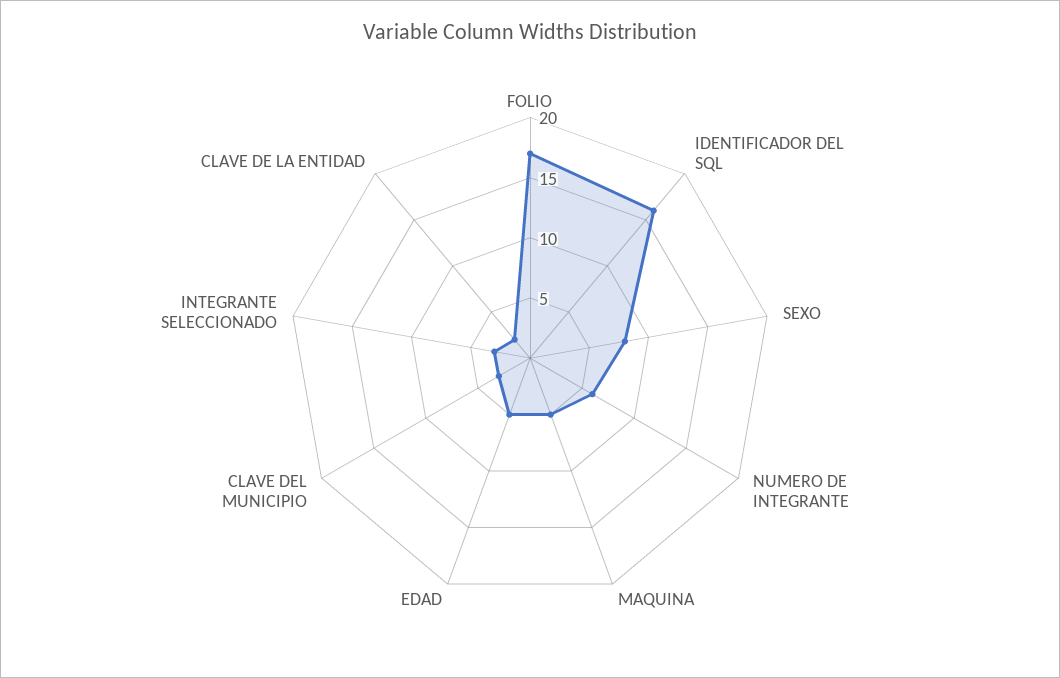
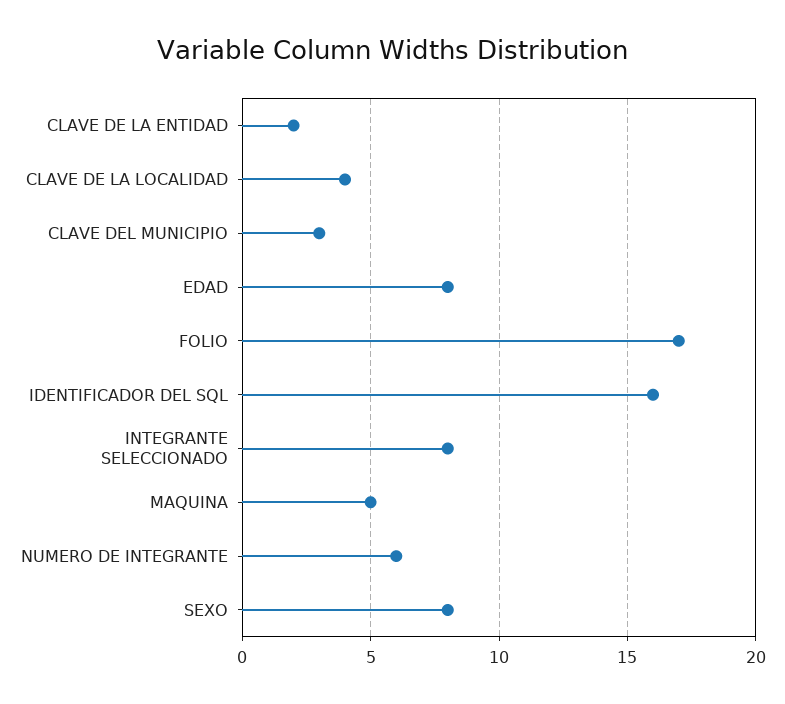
  {
    "FOLIO": 17,
    "IDENTIFICADOR DEL SQL": 16,
    "SEXO": 8,
    "NUMERO DE INTEGRANTE": 6,
    "MAQUINA": 5,
-   "EDAD": 5,
+   "EDAD": 8,
    "CLAVE DEL MUNICIPIO": 3,
-   "INTEGRANTE SELECCIONADO": 3,
+   "INTEGRANTE SELECCIONADO": 8,
-   "CLAVE DE LA ENTIDAD": 2
+   "CLAVE DE LA ENTIDAD": 2,
+   "CLAVE DE LA LOCALIDAD": 4
  }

══════════

:: Work request ::
Every line in the data above needs to be given again exactly, pictures aside.

:: Exercise answer ::
  {
    "FOLIO": 17,
    "IDENTIFICADOR DEL SQL": 16,
    "SEXO": 8,
    "NUMERO DE INTEGRANTE": 6,
    "MAQUINA": 5,
-   "EDAD": 5,
+   "EDAD": 8,
    "CLAVE DEL MUNICIPIO": 3,
-   "INTEGRANTE SELECCIONADO": 3,
+   "INTEGRANTE SELECCIONADO": 8,
-   "CLAVE DE LA ENTIDAD": 2
+   "CLAVE DE LA ENTIDAD": 2,
+   "CLAVE DE LA LOCALIDAD": 4
  }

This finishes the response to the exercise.